BYRON SCHMIDT: Well I was with TWA for 19 years--
RACHEL MYROW: 72 year old Byron Schmidt fell into this business, so to speak, after training to fly fighter planes in the last days of World War II.
BYRON SCHMIDT: I started out in sales, and then I got into the department that did motion pictures and television called Special Promotions, and I did that for 19 years, and we did like 130 pictures a year - we did - we did Woody Allen's movie Annie Hall that won the Oscars.

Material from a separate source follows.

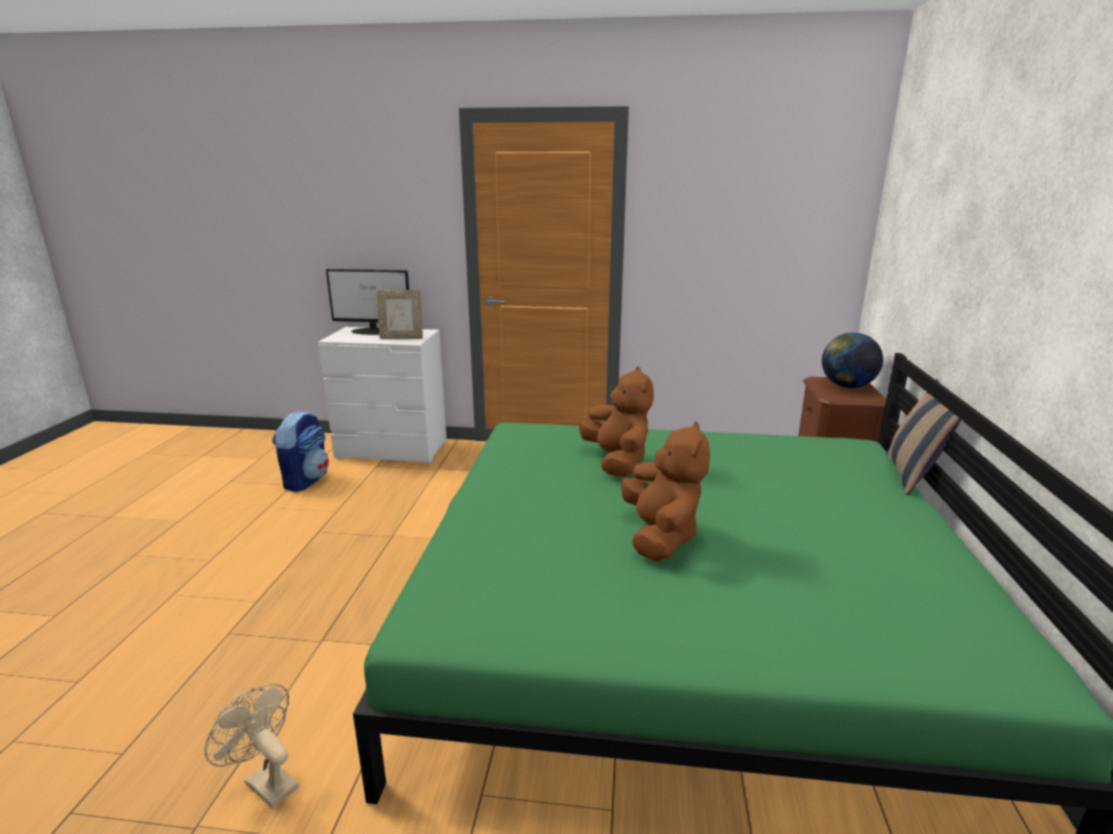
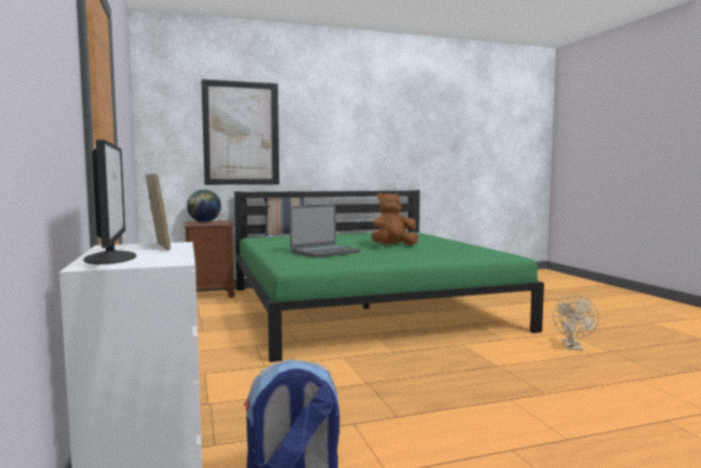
camera: 115 degrees left, 15 degrees down
(617, 462) = (325, 252): brown plush toy -> laptop
(943, 239) = (241, 133): none -> picture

They had Fred Astaire and Gene Kelly out here together for a Western Airlines commercial; Jerry Lewis, Angela Lansbury -- you could name the, the famous people that have been in here for different shots.
RACHEL MYROW: Schmidt claims he's not motivated to run a high-flying prop shop because of celebrities--
BYRON SCHMIDT: Here's Jack Lemmon and Dennis Hopper and Red Skelton, and here is....

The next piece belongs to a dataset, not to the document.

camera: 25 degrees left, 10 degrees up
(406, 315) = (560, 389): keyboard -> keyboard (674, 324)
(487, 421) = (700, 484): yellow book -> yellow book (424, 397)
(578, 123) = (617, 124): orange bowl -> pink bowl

RACHEL MYROW: --but give him half a chance and he'll lead you into his office and to the Wall of Fame, plastered with photos of actors sitting in airplanes, exiting from airplanes, standing beside airplanes.
BYRON SCHMIDT: ...Sean Connery, and there's Marlon Brando in a picture called -- let's see - what was the name of that? -- The Ugly American.
RACHEL MYROW: Way back in the early days of commercial air travel TWA's special production division provided free travel and mockups to TV crews in exchange for on-screen credits. In 1974, Schmidt and his partner, Alf Jacobson [sp?] formed a company of their own and began operating the TWA program under contract. Their 22,000 square foot warehouse has been home to hundreds of shoots for everything from magazine ads to rock videos. Even that granddaddy of airline comedies, Airplane, was shot here.
MAN: Flight 2 Zero Niner clear for vector 3 2 4.
MAN: We have clearance, Clarence.
MAN: Roger, Roger. What's our vector, Victor?
MAN: Tower to radio clearance, over.
MAN: That's Clarence Over! Over!
MAN: Roger, over.
MAN: Who?! [ENGINE RUMBLE - MOVIE MUSIC]
RACHEL MYROW: Even United Airlines and Boeing shoot commercials and corporate films here. It's just easier, Schmidt says, to borrow a piece of a plane for 15 hundred dollars or spend a 12 hour day in Pacoima for 6,000 bucks. No wonder so many plane scenes look strangely familiar. It's a real worry for art director Ruben Freed. [MAN SHOUTING ORDERS IN FILM CLIP]
RACHEL MYROW: Do you ever wonder that people watching it are going to go haven't I seen this airplane someplace before?
RUBEN FREED: That's my big fear. Yeah. I hate to, I hate to even think about that.
RACHEL MYROW: But there's no one telltale sign a scene was shot here. No cigarette burn hole in seat 4F - no misplaced oxygen mask or impossibly roomy toilet. Then again, just ask yourself how you're able to watch the drama unfold in the cockpit. [MOVIE MUSIC]
WOMAN: Ladies and gentlemen, this is your stewardess speaking. We regret any inconvenience the sudden cabin movement might have caused. This is due to periodic air pockets we encounter. There's no reason to become alarmed, and we hope you enjoy the rest of your flight. By the way, is there anyone on board who knows how to fly a plane? [SCREAMING AND MAYHEM FROM PASSENGERS]
RACHEL MYROW: Not that the actors need to worry. This fuselage may have held a lot of stars, but it never leaves the earth. For On the Media, I'm Rachel Myrow in Hollywood. Okay, okay --Pacoima.